▶ [Information supplied]:

>>

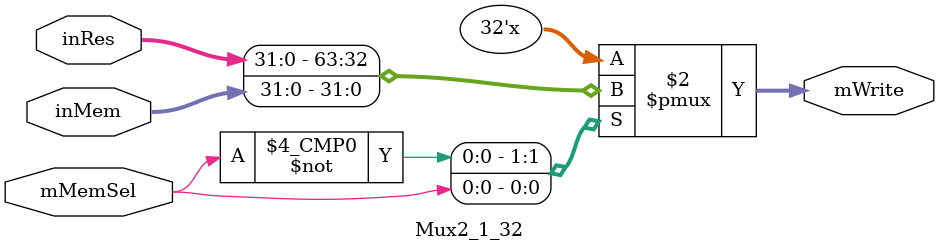
<source format=v>
module Mux2_1_32(
	input [31:0]inRes, inMem,
	input mMemSel,
	output reg [31:0]mWrite
);

//2 - Declaracion de cables y registros

//3 - Cuerpo del modulo

//Bloques secuenciales
always @*
begin
	case(mMemSel)
	1'b0:
		begin
			mWrite = inRes;
		end
	1'b1:
		begin
			mWrite = inMem;
		end
	default:
		begin
			mWrite = 32'bz;
		end
	endcase
end

endmodule

</source>
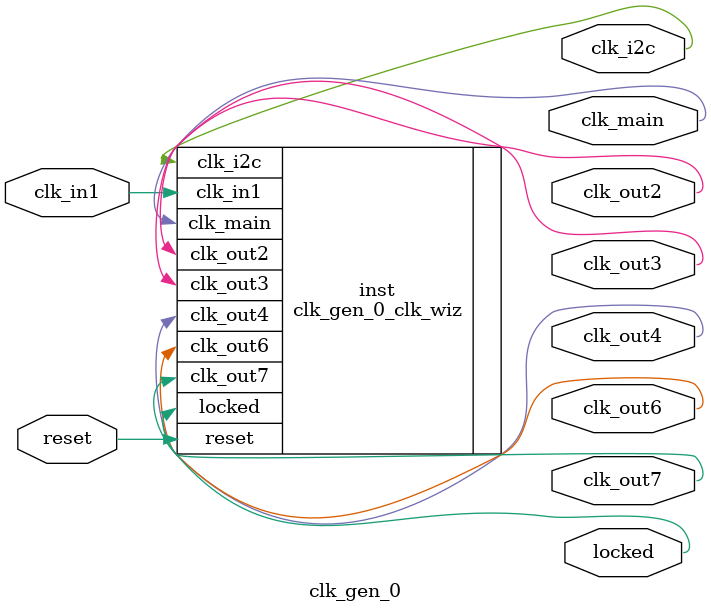
<source format=v>


`timescale 1ps/1ps

(* CORE_GENERATION_INFO = "clk_gen_0,clk_wiz_v6_0_3_0_0,{component_name=clk_gen_0,use_phase_alignment=true,use_min_o_jitter=false,use_max_i_jitter=false,use_dyn_phase_shift=false,use_inclk_switchover=false,use_dyn_reconfig=false,enable_axi=0,feedback_source=FDBK_AUTO,PRIMITIVE=MMCM,num_out_clk=7,clkin1_period=8.000,clkin2_period=10.000,use_power_down=false,use_reset=true,use_locked=true,use_inclk_stopped=false,feedback_type=SINGLE,CLOCK_MGR_TYPE=NA,manual_override=true}" *)

module clk_gen_0 
 (
  // Clock out ports
  output        clk_main,
  output        clk_out2,
  output        clk_out3,
  output        clk_out4,
  output        clk_i2c,
  output        clk_out6,
  output        clk_out7,
  // Status and control signals
  input         reset,
  output        locked,
 // Clock in ports
  input         clk_in1
 );

  clk_gen_0_clk_wiz inst
  (
  // Clock out ports  
  .clk_main(clk_main),
  .clk_out2(clk_out2),
  .clk_out3(clk_out3),
  .clk_out4(clk_out4),
  .clk_i2c(clk_i2c),
  .clk_out6(clk_out6),
  .clk_out7(clk_out7),
  // Status and control signals               
  .reset(reset), 
  .locked(locked),
 // Clock in ports
  .clk_in1(clk_in1)
  );

endmodule

</source>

<<

▶ [What the exercise asks]: Pictures appear in the records above. Output everything except them, exactly.

▶ [Expected output]:
<source format=v>
module Mux2_1_32(
	input [31:0]inRes, inMem,
	input mMemSel,
	output reg [31:0]mWrite
);

//2 - Declaracion de cables y registros

//3 - Cuerpo del modulo

//Bloques secuenciales
always @*
begin
	case(mMemSel)
	1'b0:
		begin
			mWrite = inRes;
		end
	1'b1:
		begin
			mWrite = inMem;
		end
	default:
		begin
			mWrite = 32'bz;
		end
	endcase
end

endmodule

</source>
<source format=v>


`timescale 1ps/1ps

(* CORE_GENERATION_INFO = "clk_gen_0,clk_wiz_v6_0_3_0_0,{component_name=clk_gen_0,use_phase_alignment=true,use_min_o_jitter=false,use_max_i_jitter=false,use_dyn_phase_shift=false,use_inclk_switchover=false,use_dyn_reconfig=false,enable_axi=0,feedback_source=FDBK_AUTO,PRIMITIVE=MMCM,num_out_clk=7,clkin1_period=8.000,clkin2_period=10.000,use_power_down=false,use_reset=true,use_locked=true,use_inclk_stopped=false,feedback_type=SINGLE,CLOCK_MGR_TYPE=NA,manual_override=true}" *)

module clk_gen_0 
 (
  // Clock out ports
  output        clk_main,
  output        clk_out2,
  output        clk_out3,
  output        clk_out4,
  output        clk_i2c,
  output        clk_out6,
  output        clk_out7,
  // Status and control signals
  input         reset,
  output        locked,
 // Clock in ports
  input         clk_in1
 );

  clk_gen_0_clk_wiz inst
  (
  // Clock out ports  
  .clk_main(clk_main),
  .clk_out2(clk_out2),
  .clk_out3(clk_out3),
  .clk_out4(clk_out4),
  .clk_i2c(clk_i2c),
  .clk_out6(clk_out6),
  .clk_out7(clk_out7),
  // Status and control signals               
  .reset(reset), 
  .locked(locked),
 // Clock in ports
  .clk_in1(clk_in1)
  );

endmodule

</source>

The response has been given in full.